The various avatars in which the late Queen has appeared on banknotes of 24 countries
Britain was the first to include artistic elements in 1696, with the commissioning of a note in 1694. “These elements also helped prevent counterfeiting.”
According to her, the three important things that banknote makers keep in mind is form, function and protection. Usually, two groups of teams work on the note—one which designs, and another that executes on any bank note. Dahanukar’s favourites, which she has collected—and she has 1,800 of them—is the Dutch banknotes, which were designed in the 1960s by graphics designer RDE Oxenaar. “He brought graphic design [into the notes]. But the French notes are the most elaborate and beautiful,” she thinks.
While researching the Rs 100 notes, she spoke with designer Dr Sudhakar Kaza, who works at the Reserve Bank of India. Kaza told her that the new notes that came into existence after demonetisation in 2017 were the first Make-In-India notes—right from the paper to the ink and the machines. “No aspect of that note comes from abroad, and so it’s much easier to trust.”
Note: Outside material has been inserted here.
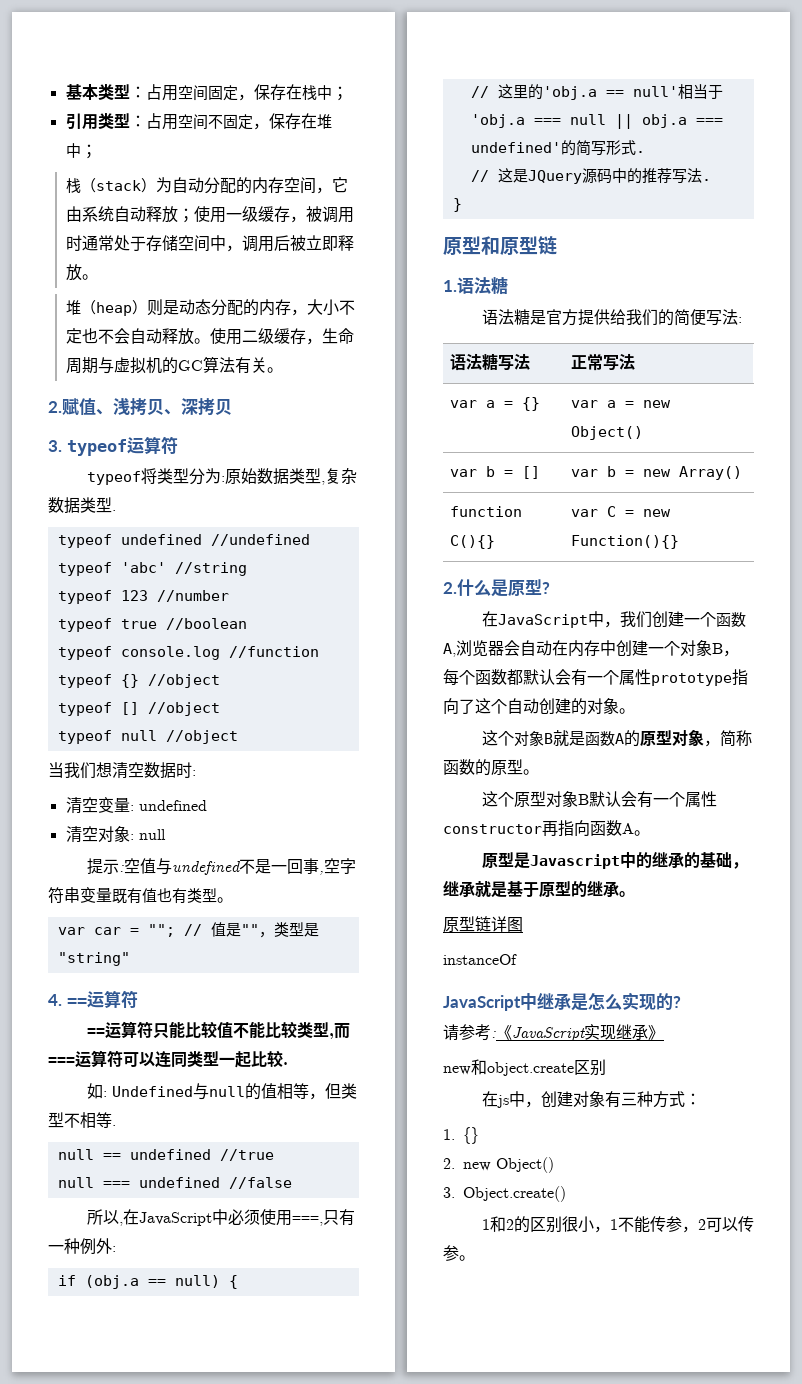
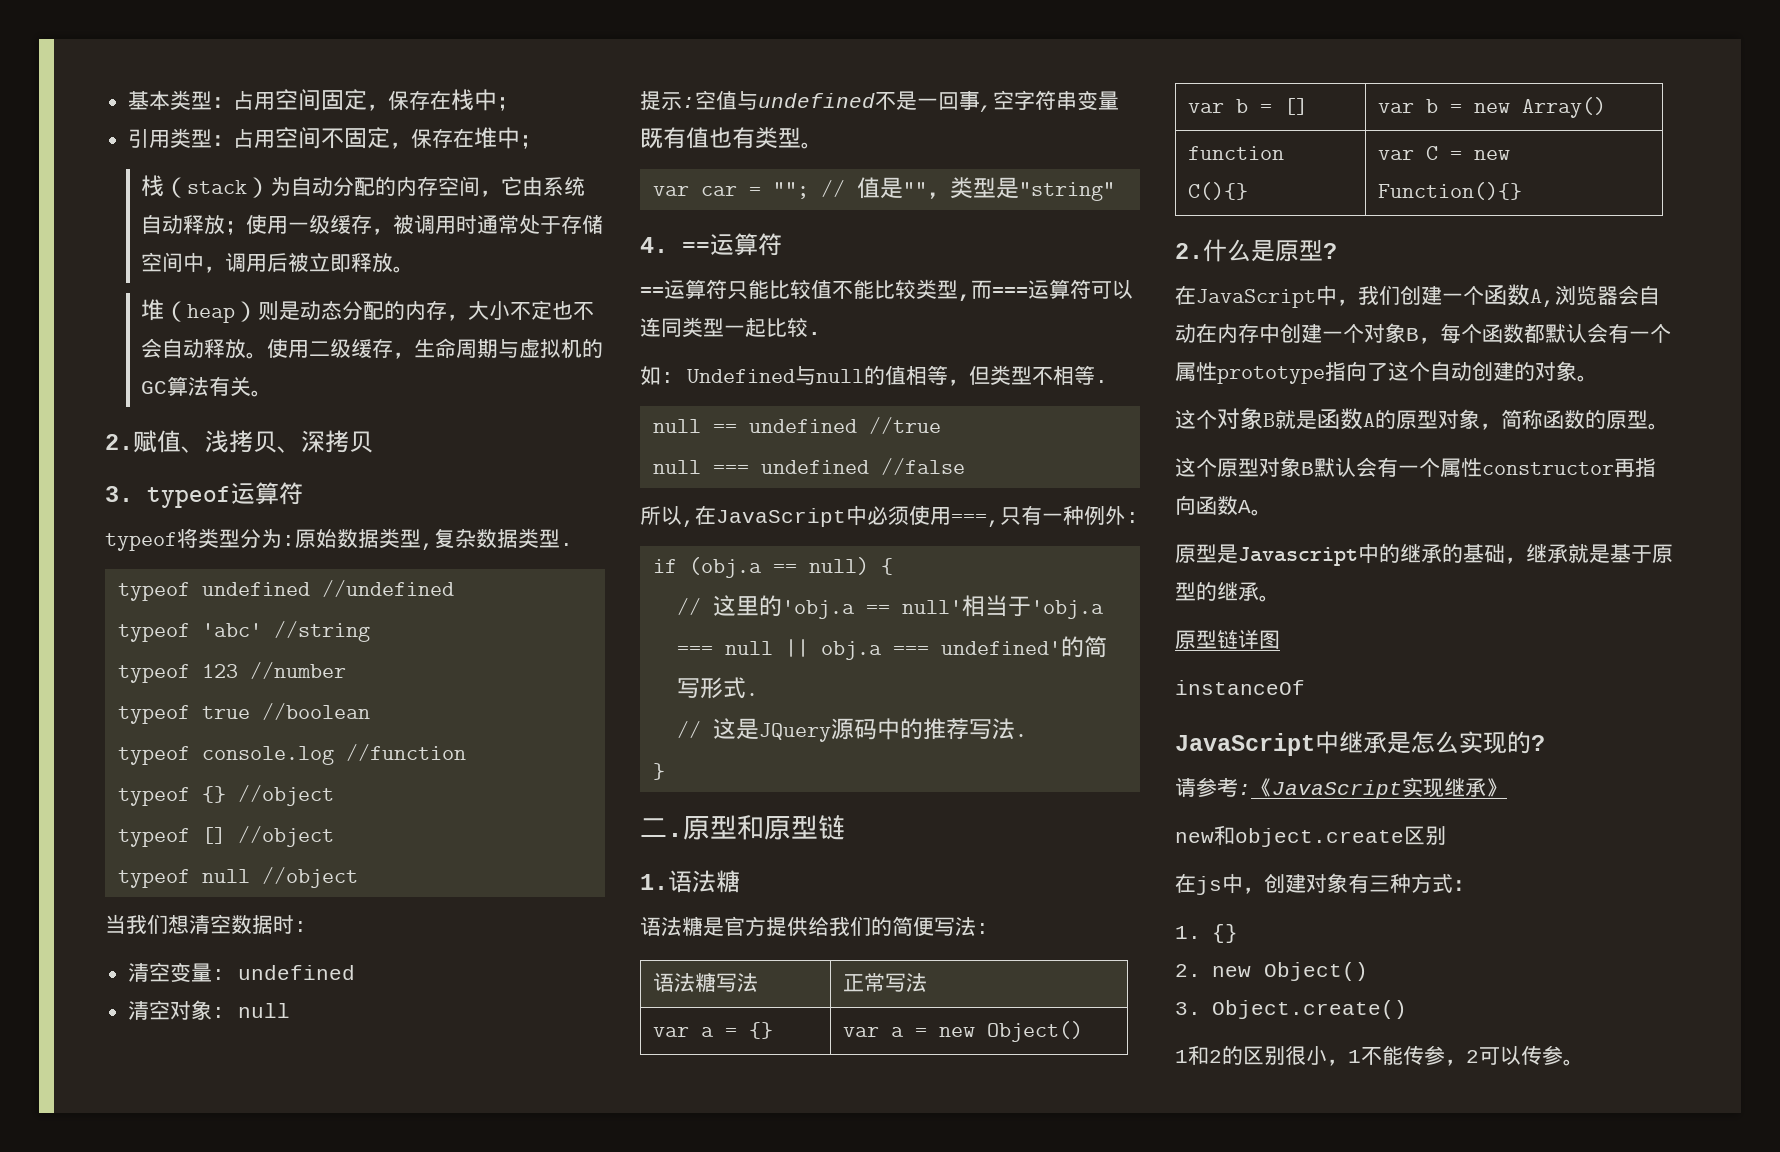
(462, 205) none -> [640,818,683,837] 二.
“Gandhiji’s image was used because he is mostly a neutral figure. On the reverse, his glasses which has Swachh Bharat written on it, not only implies outwardly hygiene, but even values such as truth and integrity. The language panel has almost 17 languages, which is a world record, as no other country has those many dialects. The illustration is of a World Heritage Site, Rani ki Vav, which is from Gujarat. All corners of India are represented well on each note. The mandala is used as a symbol of prosperity and positivity, and the corners have a framing technique so that the note is harder to recreate. The four lines on each side, and the numeral 100, are raised so as to help the visually impaired.”
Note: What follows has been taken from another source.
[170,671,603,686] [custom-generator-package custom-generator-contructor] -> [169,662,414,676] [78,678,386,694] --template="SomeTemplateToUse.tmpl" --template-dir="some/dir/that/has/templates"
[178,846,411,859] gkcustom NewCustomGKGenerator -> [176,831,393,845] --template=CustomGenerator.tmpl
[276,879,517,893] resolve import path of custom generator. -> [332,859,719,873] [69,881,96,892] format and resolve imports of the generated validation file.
She goes on to share trivia about the late Queen Elizabeth II and her long history with banknotes. “The late Queen represents all the women, who are not as popular on banknotes. There are 31 different portraits of the Queen, in 24 nations—the earliest exposure was when she was eight on a Canadian 5 to 10 dollar bill. And the newest image was taken when she was 86, and is on a New Zealand 20 dollar polymer note.” The Queen, she adds, also appears in different avatars—sometimes wearing a crown or jewels and even in a military outfit. “She has not only defied time, but also geography. She has gone from paper notes, to polymer, to hybrid. It’s something to be celebrated,” she adds.